(Beginning of STORED DATA)
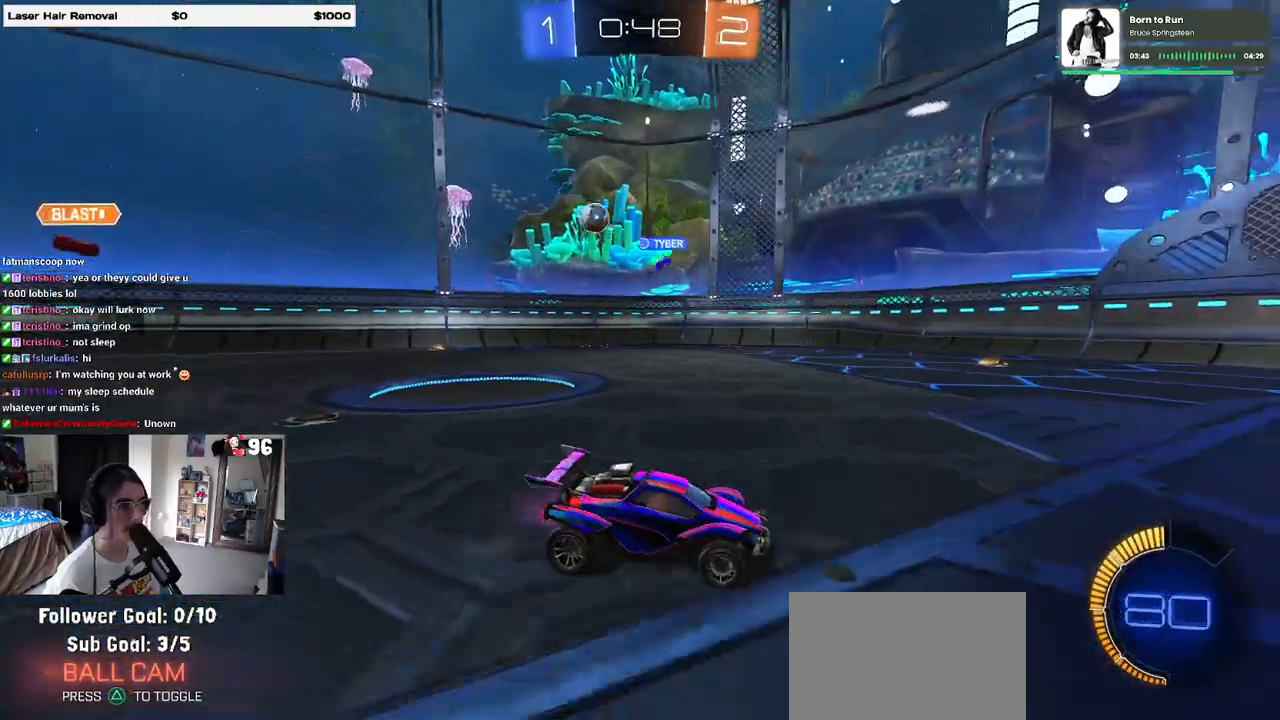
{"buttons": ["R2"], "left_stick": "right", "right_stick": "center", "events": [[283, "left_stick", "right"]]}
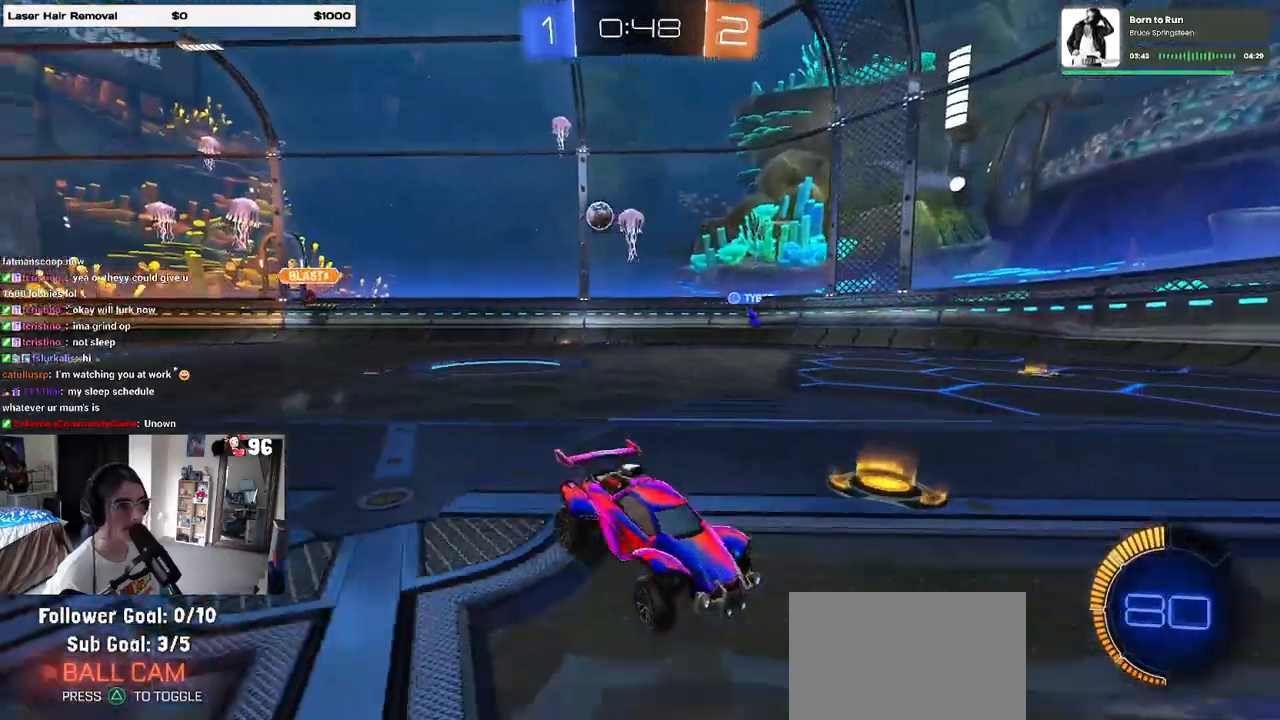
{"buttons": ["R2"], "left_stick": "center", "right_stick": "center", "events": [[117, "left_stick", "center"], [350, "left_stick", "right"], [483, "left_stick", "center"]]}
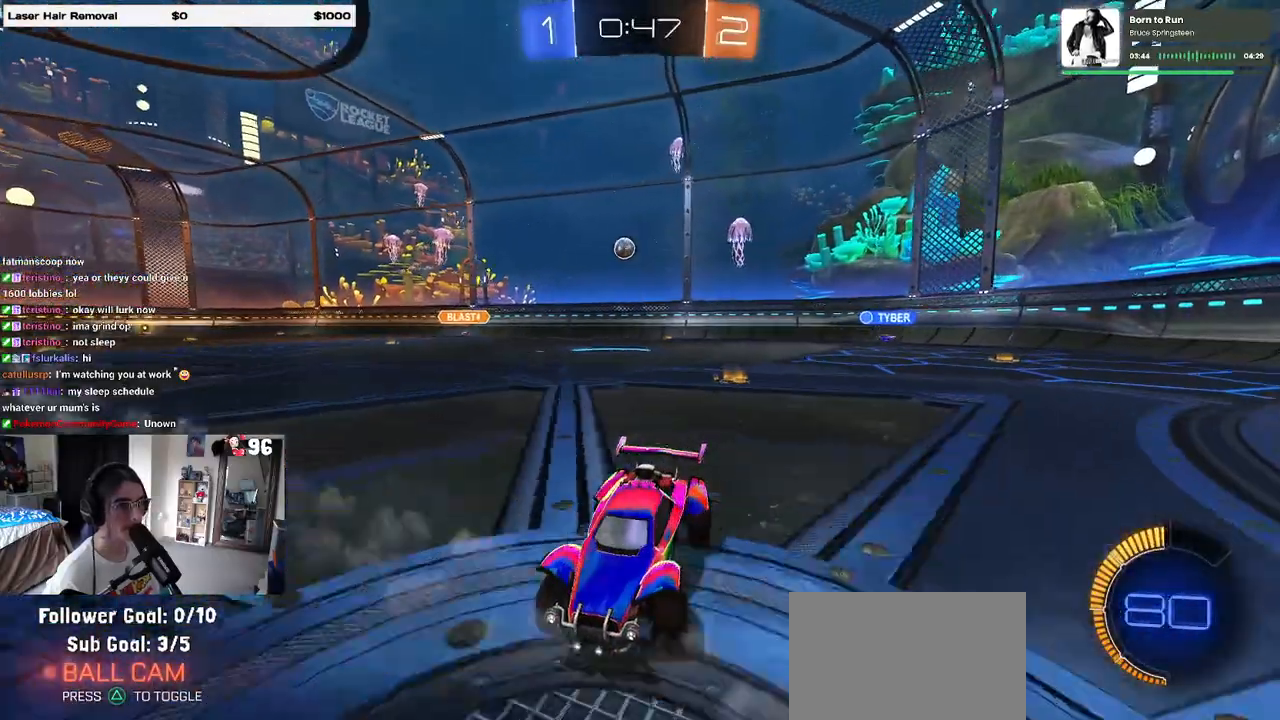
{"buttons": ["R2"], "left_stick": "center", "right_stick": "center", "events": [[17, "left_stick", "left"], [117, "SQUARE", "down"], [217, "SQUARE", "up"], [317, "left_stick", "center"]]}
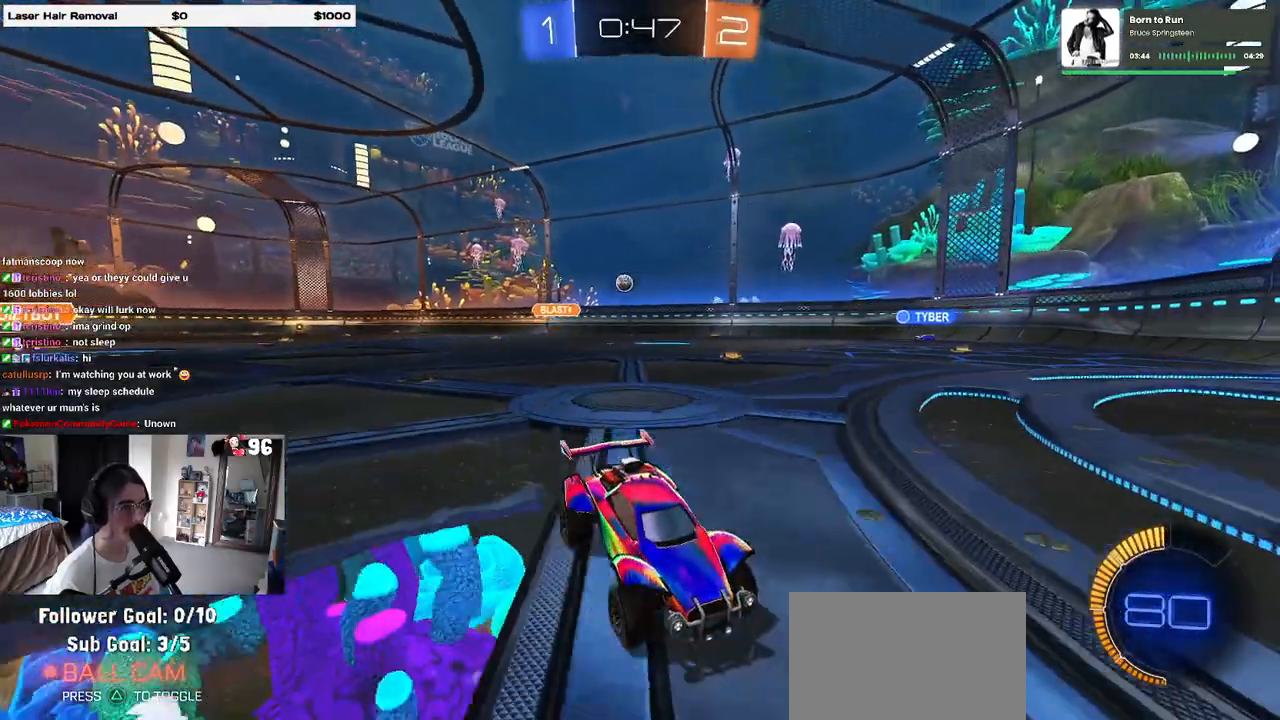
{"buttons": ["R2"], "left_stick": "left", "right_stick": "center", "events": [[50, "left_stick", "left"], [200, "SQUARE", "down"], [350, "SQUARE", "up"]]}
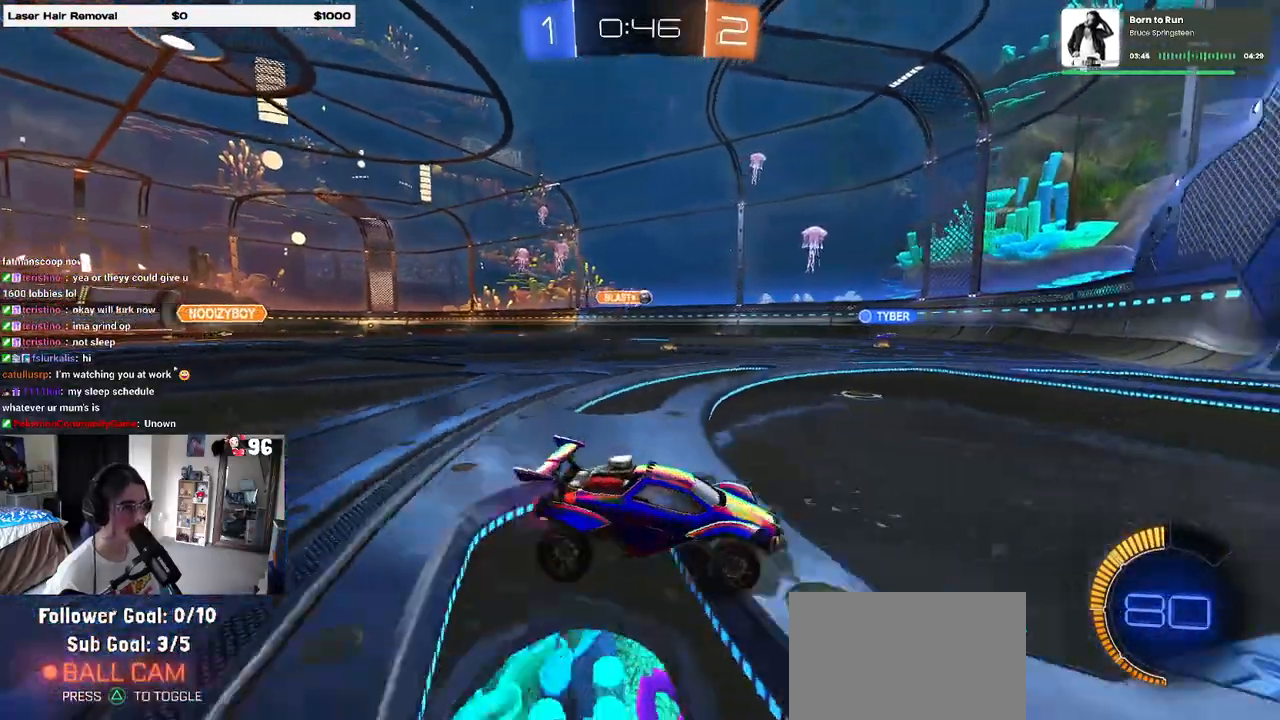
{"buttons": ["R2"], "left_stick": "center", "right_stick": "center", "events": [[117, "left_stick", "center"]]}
(End of STORED DATA)
Keep every word of the material exactly as given. Drop the pictures.

{"buttons": ["R2"], "left_stick": "right", "right_stick": "center", "events": [[283, "left_stick", "right"]]}
{"buttons": ["R2"], "left_stick": "center", "right_stick": "center", "events": [[117, "left_stick", "center"], [350, "left_stick", "right"], [483, "left_stick", "center"]]}
{"buttons": ["R2"], "left_stick": "center", "right_stick": "center", "events": [[17, "left_stick", "left"], [117, "SQUARE", "down"], [217, "SQUARE", "up"], [317, "left_stick", "center"]]}
{"buttons": ["R2"], "left_stick": "left", "right_stick": "center", "events": [[50, "left_stick", "left"], [200, "SQUARE", "down"], [350, "SQUARE", "up"]]}
{"buttons": ["R2"], "left_stick": "center", "right_stick": "center", "events": [[117, "left_stick", "center"]]}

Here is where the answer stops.